Large-scale custom natural language processing

Azure Computer Vision
Azure Data Lake Storage
Azure Databricks
Azure HDInsight
Azure Synapse Analytics

Solution ideas

This article is a solution idea. If you'd like us to expand the content with more information, such as potential use cases, alternative services, implementation considerations, or pricing guidance, let us know by providing GitHub feedback.

Implement a custom natural language processing (NLP) solution in Azure. Use Spark NLP for tasks like topic and sentiment detection and analysis.

ApacheĀ®, Apache Spark, and the flame logo are either registered trademarks or trademarks of the Apache Software Foundation in the United States and/or other countries. No endorsement by The Apache Software Foundation is implied by the use of these marks.

Architecture

Diagram that shows the flow of data through an N L P pipeline. Stages include ingesting, storing, processing, and serving.

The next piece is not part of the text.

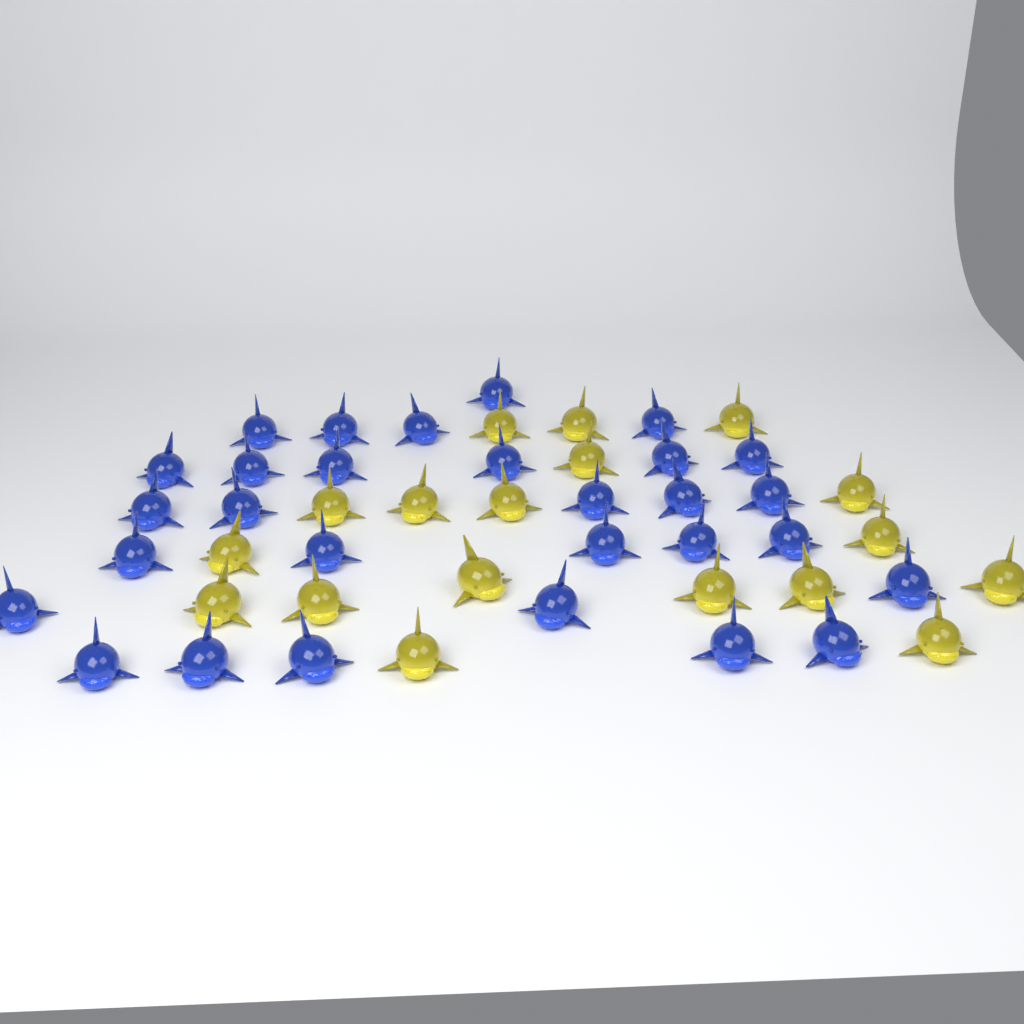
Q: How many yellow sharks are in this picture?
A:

Download a Visio file of this architecture.

Workflow

  1. Azure Event Hubs, Azure Data Factory, or both services receive documents or unstructured text data.
  2. Event Hubs and Data Factory store the data in file format in Azure Data Lake Storage. We recommend that you set up a directory structure that complies with business requirements.
  3. The Azure Computer Vision API uses its optical character recognition (OCR) capability to consume the data. The API then writes the data to the bronze layer. This consumption platform uses a lakehouse architecture.
  4. In the bronze layer, various Spark NLP features preprocess the text. Examples include splitting, correcting spelling, cleaning, and understanding grammar. We recommend running document classification at the bronze layer and then writing the results to the silver layer.
  5. In the silver layer, advanced Spark NLP features perform document analysis tasks like named entity recognition, summarization, and information retrieval. In some architectures, the outcome is written to the gold layer.
  6. In the gold layer, Spark NLP runs various linguistic visual analyses on the text data. These analyses provide insight into language dependencies and help with the visualization of NER labels.
  7. Users query the gold layer text data as a data frame and view the results in Power BI or web apps.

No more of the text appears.